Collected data
--------------------------------

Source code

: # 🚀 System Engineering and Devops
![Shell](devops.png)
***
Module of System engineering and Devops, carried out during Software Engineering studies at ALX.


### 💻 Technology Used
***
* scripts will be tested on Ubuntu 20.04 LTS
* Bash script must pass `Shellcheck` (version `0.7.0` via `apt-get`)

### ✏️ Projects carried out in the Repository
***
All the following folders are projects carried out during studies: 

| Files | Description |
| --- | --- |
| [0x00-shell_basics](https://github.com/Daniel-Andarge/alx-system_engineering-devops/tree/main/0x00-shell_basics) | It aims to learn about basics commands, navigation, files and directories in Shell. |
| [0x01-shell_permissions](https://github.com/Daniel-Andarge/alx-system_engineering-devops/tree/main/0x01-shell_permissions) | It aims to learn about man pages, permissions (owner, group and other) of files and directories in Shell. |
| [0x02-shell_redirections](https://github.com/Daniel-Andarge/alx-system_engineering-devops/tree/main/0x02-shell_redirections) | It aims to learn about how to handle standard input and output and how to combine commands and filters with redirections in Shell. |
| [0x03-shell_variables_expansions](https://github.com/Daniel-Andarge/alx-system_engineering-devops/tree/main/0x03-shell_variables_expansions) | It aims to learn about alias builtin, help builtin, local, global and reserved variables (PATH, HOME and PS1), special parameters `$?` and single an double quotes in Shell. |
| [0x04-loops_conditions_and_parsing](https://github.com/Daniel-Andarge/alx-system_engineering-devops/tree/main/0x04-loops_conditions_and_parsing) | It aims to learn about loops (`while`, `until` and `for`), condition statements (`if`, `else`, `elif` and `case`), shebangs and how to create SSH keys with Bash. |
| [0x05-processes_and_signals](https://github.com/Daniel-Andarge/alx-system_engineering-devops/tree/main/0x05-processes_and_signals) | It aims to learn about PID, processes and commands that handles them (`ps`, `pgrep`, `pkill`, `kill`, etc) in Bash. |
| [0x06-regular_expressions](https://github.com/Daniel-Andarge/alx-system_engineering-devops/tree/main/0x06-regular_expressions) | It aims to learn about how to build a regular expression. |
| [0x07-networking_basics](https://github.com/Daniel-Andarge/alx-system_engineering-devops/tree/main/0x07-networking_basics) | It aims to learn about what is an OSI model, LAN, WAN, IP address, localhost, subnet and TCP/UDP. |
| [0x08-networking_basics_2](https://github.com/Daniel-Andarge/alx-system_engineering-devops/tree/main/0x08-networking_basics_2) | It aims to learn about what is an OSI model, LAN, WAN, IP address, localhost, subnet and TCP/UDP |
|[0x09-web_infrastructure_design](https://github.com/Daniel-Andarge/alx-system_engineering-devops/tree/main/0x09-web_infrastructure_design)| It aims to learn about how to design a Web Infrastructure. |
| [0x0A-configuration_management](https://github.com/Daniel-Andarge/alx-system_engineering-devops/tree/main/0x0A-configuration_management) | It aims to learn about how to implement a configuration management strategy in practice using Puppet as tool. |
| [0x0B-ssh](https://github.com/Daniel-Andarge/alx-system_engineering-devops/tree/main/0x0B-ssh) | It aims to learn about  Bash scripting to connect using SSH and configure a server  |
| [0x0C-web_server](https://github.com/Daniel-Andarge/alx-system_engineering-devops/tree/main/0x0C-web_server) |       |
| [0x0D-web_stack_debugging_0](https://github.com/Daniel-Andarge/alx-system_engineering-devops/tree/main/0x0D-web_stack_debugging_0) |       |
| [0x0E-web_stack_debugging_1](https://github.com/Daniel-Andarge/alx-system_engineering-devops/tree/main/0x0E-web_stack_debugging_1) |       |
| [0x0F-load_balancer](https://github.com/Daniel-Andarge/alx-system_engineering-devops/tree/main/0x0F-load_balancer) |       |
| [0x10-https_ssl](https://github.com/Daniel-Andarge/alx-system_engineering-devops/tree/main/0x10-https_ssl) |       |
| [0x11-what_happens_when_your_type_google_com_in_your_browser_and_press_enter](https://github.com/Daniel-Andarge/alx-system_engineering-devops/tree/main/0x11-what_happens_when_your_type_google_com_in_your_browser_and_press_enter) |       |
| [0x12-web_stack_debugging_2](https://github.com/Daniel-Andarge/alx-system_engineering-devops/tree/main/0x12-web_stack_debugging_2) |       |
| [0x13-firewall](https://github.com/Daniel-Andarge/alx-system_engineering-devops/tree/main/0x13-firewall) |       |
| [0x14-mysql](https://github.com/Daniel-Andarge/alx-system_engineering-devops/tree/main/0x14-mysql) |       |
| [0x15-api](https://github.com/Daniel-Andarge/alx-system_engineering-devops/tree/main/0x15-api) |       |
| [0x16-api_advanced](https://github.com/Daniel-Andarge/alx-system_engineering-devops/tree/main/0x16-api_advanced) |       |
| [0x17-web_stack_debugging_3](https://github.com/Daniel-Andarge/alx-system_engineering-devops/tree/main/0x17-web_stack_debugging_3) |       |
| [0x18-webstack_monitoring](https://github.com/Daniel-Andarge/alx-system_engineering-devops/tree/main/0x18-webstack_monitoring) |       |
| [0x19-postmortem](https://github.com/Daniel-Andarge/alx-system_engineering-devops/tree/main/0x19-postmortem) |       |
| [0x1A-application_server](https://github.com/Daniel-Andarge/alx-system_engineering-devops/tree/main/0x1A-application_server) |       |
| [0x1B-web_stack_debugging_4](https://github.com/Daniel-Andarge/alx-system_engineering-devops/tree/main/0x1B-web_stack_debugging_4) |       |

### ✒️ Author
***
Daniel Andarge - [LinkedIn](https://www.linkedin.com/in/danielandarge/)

--------------------------------

> EXERCISE
Filter the records above for lines with "studies".

> SOLUTION TO THIS EXERCISE
Module of System engineering and Devops, carried out during Software Engineering studies at ALX.
All the following folders are projects carried out during studies: 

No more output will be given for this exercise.